_What this task involves_
Extend the excerpt on the corporation's officers by writing the part that follows its final sentence.
─── Text excerpt
Section 1. Selection and Number. The officers of this corporation shall be a
Chairman of the Board, Vice Chairman of the Board, President, one or more Vice
Presidents or Executive Vice Presidents, a Secretary and a Treasurer, and such
Assistant Secretaries and Treasurers as shall seem necessary to the Board of
Directors from time to time, who shall be elected for the term of one year and
shall hold office until their successors are duly elected and qualified. The
office of Secretary and Treasurer, or Assistant Secretary and Assistant
Treasurer, may be held by one person.

Section 2. Chairman of the Board. The Chairman of the Board shall preside at all
Directors' and shareholders' meetings; shall have general supervision over and
responsibility for all sales and marketing activities of the corporation and its
subsidiaries; shall sign all stock certificates; and such further duties as may
be assigned to him from time to time by the Board of Directors. In case of the
absence or the disability of the Chairman of the Board, his duties shall be
performed by the President, and in case of the President's absence, by the Vice
Chairman of the Board or by an Executive Vice President.

Section 3. Vice Chairman of the Board. The Vice Chairman of the Board may sign
any documents required by law to be filed on behalf of the corporation in the
office of the Secretary of State; may sign all stock certificates of the
corporation; and shall perform all such other duties as are incident to his
office, or such further duties as may be assigned to him from time to time by
the Board of Directors.

Section 4. President. The President shall have general supervision and
management of the day-to-day operations of the corporation and its subsidiaries
and over all other officers of the corporation; shall be the chief operating
officer of the corporation; shall sign all written contracts of the corporation;
and shall perform all such other duties as are incident to his office and such
other duties as may be assigned to him from time to time by the Board of
Directors. In the absence or disability of the Chairman of the Board and the
Vice Chairman of the Board, or while such offices are vacant, the President also
shall preside over all meetings of the Board of Directors or of the shareholders
and shall perform all of the duties or functions, and when so acting shall have
all powers and authority, of the Chairman of the Board. In case of the absence
or the disability of the President, his duties shall be performed by such other
officer or officers of the corporation as may be specified by resolution of the
Board of Directors.
──────
─── Data for analysis
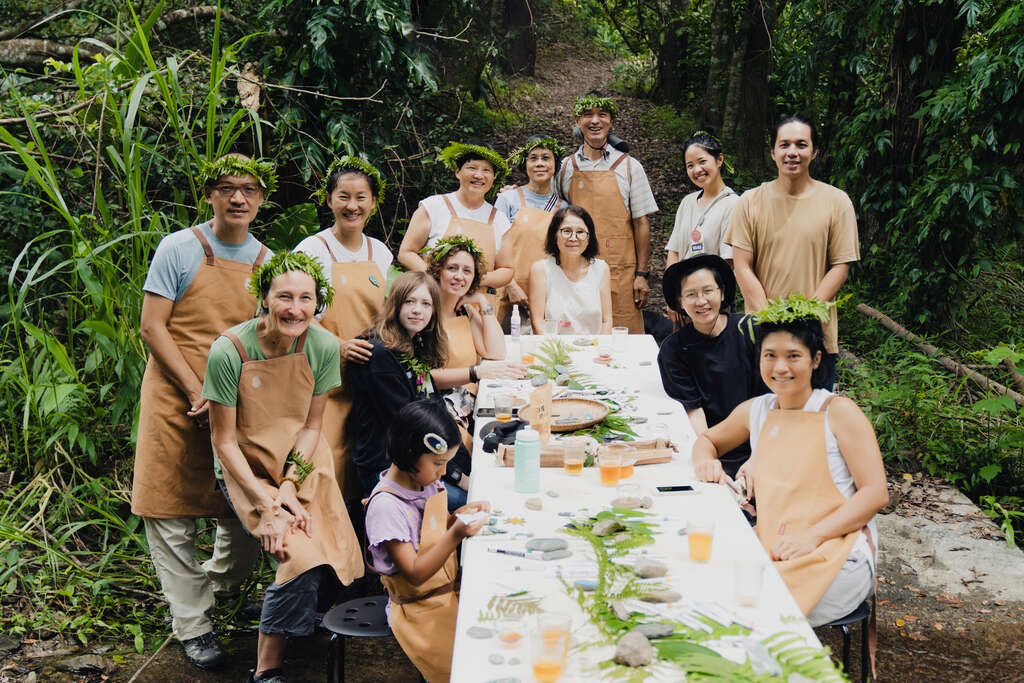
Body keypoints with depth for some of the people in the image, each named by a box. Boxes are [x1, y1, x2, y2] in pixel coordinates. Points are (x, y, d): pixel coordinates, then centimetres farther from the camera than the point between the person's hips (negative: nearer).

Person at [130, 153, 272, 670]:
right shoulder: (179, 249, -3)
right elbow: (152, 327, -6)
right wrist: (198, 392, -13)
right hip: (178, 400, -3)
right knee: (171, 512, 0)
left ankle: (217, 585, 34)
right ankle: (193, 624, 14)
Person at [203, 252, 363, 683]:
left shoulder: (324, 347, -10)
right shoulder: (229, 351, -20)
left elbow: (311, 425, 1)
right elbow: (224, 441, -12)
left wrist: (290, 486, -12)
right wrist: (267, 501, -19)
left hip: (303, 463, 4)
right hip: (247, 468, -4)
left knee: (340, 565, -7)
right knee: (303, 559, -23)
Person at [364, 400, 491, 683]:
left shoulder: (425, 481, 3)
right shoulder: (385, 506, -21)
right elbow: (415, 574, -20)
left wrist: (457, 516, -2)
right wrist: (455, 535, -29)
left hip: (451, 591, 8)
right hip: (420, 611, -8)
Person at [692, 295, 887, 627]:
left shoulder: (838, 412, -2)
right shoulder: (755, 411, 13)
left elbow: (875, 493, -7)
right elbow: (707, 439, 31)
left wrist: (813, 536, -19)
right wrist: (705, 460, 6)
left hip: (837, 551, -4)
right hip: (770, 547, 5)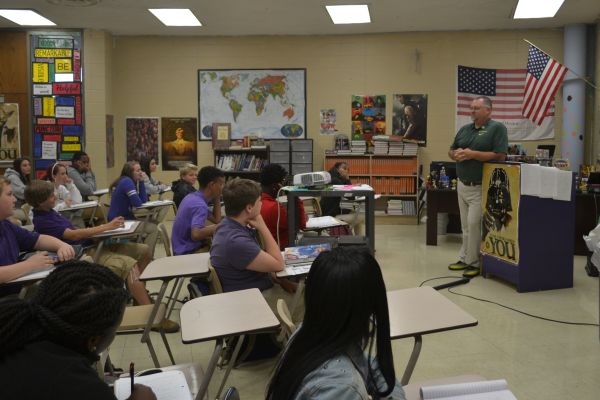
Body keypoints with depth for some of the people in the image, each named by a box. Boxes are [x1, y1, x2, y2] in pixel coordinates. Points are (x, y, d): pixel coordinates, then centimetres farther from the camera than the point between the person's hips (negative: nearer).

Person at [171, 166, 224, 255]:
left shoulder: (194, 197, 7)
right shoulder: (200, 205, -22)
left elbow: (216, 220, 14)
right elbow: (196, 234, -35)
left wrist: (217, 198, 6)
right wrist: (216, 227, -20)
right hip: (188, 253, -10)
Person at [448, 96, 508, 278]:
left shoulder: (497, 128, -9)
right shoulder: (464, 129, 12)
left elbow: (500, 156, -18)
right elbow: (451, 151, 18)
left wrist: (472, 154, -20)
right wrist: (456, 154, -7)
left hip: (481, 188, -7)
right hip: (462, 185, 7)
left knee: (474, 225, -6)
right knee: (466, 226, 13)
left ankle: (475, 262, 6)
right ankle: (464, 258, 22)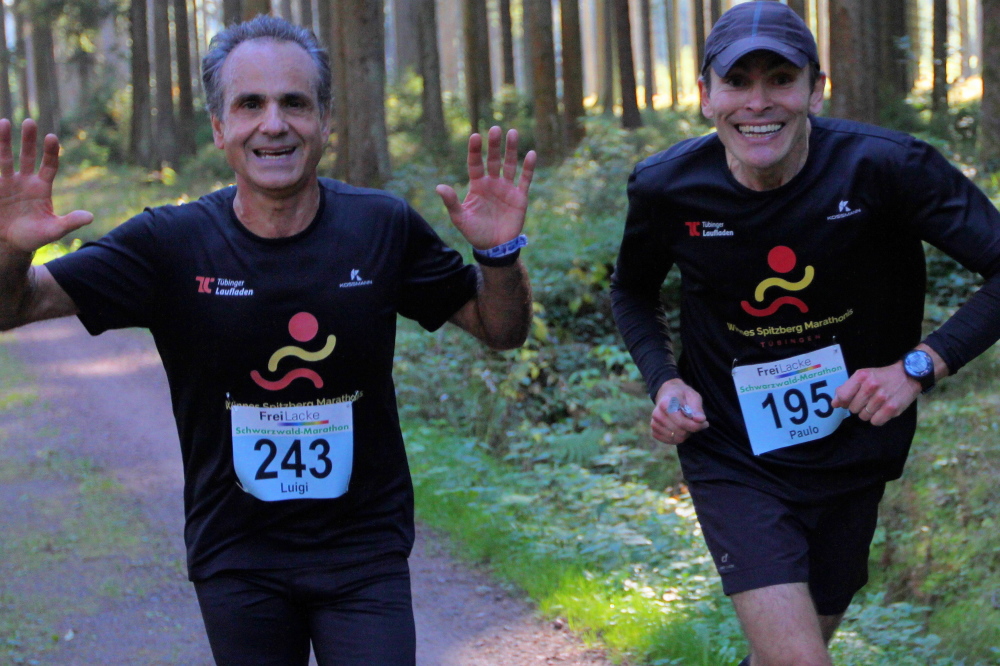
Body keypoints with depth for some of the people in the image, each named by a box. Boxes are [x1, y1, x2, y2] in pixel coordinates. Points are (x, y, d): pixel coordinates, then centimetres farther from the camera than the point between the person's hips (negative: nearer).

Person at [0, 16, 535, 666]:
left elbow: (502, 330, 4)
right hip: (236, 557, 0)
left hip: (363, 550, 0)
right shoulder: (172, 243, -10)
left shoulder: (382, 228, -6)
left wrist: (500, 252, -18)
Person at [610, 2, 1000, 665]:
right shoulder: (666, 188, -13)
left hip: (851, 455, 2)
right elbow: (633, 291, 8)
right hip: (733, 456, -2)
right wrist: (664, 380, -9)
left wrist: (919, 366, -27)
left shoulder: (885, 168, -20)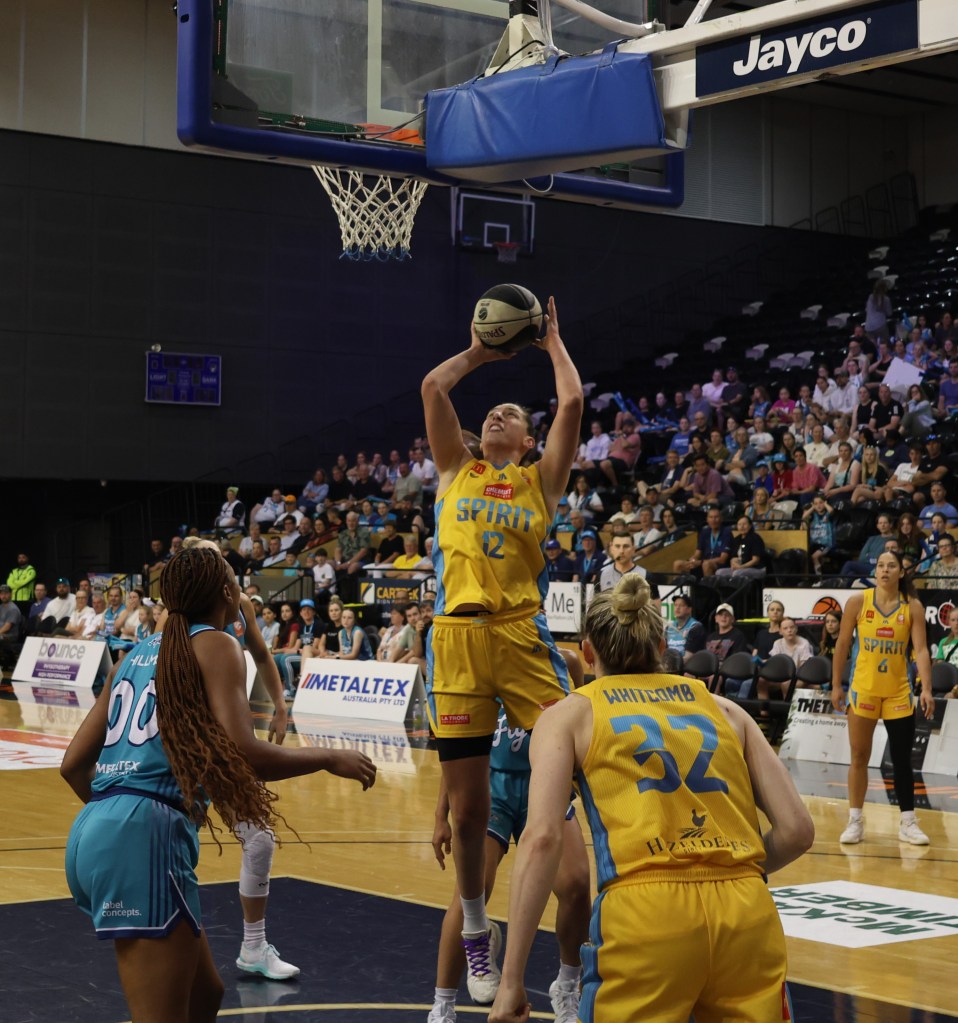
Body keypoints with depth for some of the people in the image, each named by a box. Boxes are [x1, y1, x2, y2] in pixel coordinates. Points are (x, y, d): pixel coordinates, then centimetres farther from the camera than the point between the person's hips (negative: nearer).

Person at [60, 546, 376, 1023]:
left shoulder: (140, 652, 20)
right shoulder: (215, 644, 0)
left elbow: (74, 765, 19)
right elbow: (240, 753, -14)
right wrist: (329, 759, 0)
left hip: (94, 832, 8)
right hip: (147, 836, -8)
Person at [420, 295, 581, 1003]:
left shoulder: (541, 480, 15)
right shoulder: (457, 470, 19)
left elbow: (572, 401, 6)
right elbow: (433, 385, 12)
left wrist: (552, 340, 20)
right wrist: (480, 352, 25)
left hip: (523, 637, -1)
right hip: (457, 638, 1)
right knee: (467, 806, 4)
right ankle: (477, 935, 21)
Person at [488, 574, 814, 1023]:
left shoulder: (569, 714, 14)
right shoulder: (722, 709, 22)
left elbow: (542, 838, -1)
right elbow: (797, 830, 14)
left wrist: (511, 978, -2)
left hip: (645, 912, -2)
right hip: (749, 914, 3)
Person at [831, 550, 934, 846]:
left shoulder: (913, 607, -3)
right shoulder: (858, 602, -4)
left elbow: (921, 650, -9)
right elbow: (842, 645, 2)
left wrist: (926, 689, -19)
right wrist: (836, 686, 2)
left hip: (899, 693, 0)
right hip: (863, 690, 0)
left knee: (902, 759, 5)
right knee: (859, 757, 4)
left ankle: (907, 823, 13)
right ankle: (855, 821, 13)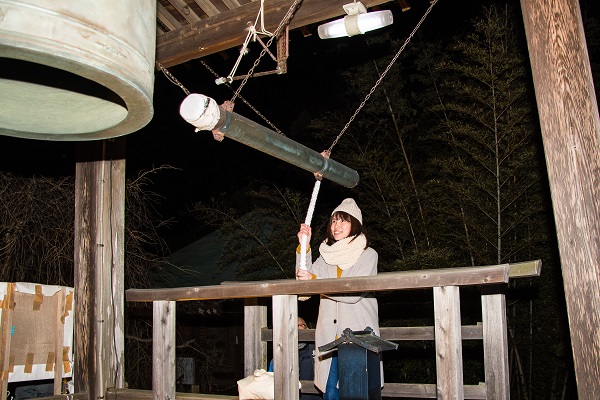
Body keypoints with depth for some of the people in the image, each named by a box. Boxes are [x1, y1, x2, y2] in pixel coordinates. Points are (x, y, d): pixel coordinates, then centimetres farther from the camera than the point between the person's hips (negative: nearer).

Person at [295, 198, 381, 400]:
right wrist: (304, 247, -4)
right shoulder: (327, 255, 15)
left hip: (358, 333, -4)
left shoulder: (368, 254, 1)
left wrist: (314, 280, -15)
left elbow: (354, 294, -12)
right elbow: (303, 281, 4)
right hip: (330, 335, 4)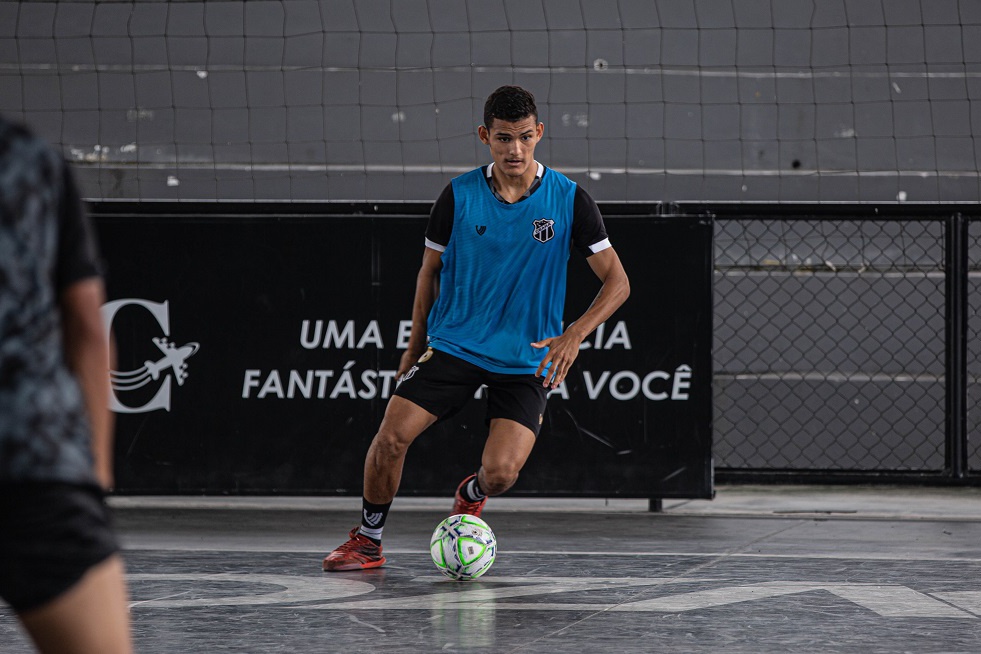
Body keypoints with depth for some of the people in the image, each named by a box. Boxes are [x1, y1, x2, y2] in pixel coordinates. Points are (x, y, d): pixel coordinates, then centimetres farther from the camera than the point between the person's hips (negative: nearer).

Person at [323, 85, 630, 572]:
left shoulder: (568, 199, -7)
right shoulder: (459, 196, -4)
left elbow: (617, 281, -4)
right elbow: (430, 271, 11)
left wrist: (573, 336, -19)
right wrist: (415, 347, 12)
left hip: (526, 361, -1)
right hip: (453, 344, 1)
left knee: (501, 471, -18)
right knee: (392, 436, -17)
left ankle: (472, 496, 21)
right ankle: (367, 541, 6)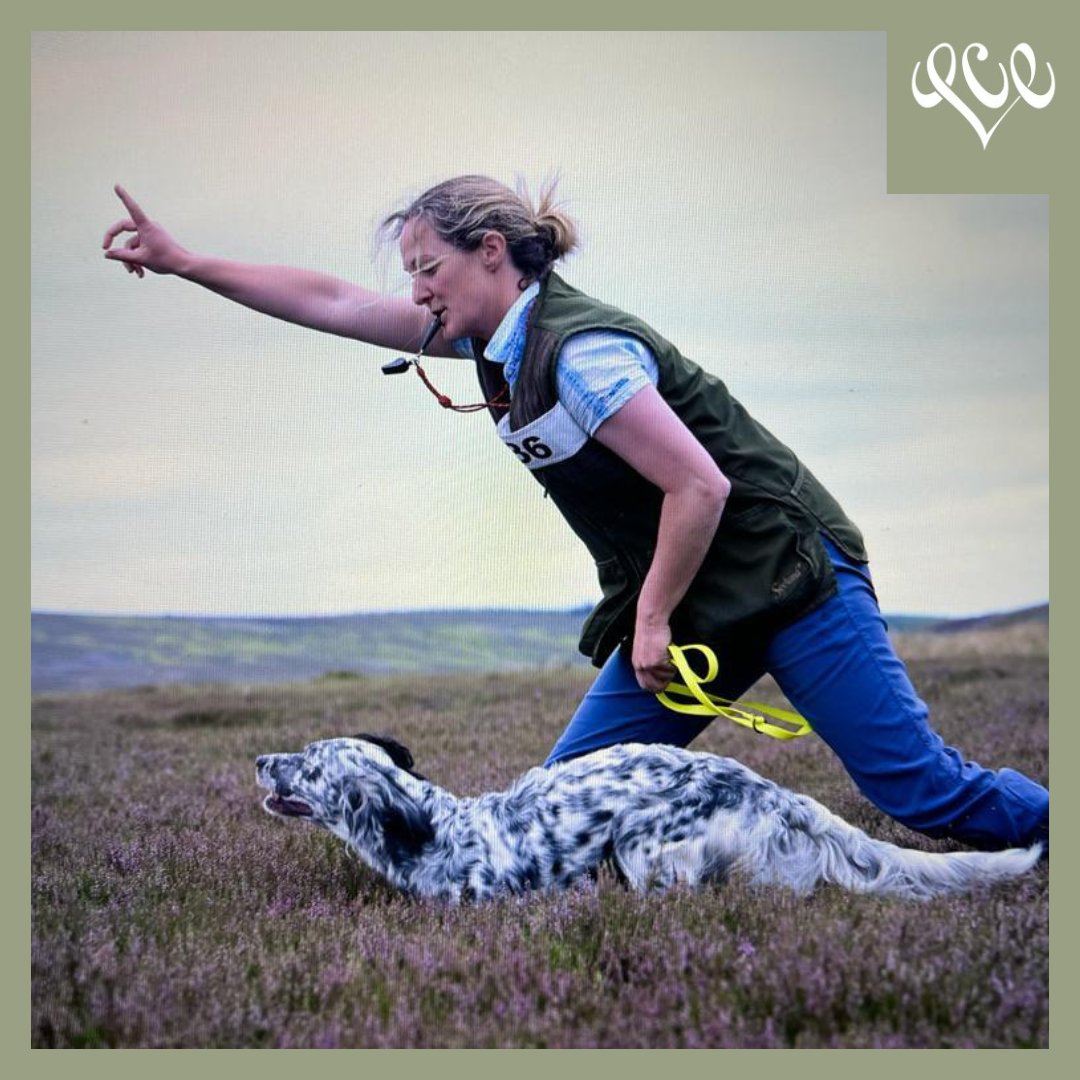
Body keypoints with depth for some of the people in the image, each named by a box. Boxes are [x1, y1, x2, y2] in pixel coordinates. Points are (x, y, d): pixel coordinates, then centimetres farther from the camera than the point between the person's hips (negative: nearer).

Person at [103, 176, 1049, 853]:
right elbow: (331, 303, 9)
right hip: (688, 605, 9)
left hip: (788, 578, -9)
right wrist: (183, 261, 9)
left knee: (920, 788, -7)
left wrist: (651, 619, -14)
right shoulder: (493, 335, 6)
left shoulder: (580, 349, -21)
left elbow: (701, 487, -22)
──────
_Reply_
Section 5. Vice Presidents. The Board of Directors may elect or appoint one or
more Vice Presidents. The Board of Directors may designate one or more Vice
Presidents as Executive Vice Presidents. Unless the Board of Directors shall
otherwise provide by resolution duly adopted by it, or as otherwise provided in
these By-Laws, such of the Vice Presidents as shall have been designated
Executive Vice Presidents and who are members of the Board of Directors in the
order specified by the Board of Directors shall perform the duties and exercise
the powers of the President during the absence or disability of the President if
the office of the Chairman of the Board is vacant. The Vice Presidents shall
perform such other duties as may be delegated to them by the Board of Directors,
the Chairman of the Board or the President.

Section 6. Secretary. The Secretary shall issue notices of all Directors' and
shareholders' meeting, and shall attend and keep the minutes of the same; shall
have charge of all corporation books, records and papers; shall be custodian of
the corporate seal, all stock certificates and written contracts of the
corporation; and shall perform all such other duties as are incident to his
office. The Secretary shall also perform such duties as are assigned to him from
time to time by the Board of Directors.

Section 7. Treasurer. The Treasurer shall have custody of all money and
securities of the corporation and shall give bond, in such sum and with such
securities as the Directors may require, conditioned upon the faithful
performance of the duties of his office. He shall sign all checks of the
corporation, shall keep regular books of account and shall submit them, together
with all his vouchers, receipts, records, and other papers, to the Directors for
their examination and approval as often as they may require; and shall perform
all such other duties as are incident to his office. The Treasurer shall also
perform such duties as may be assigned to him by the Board of Directors from
time to time.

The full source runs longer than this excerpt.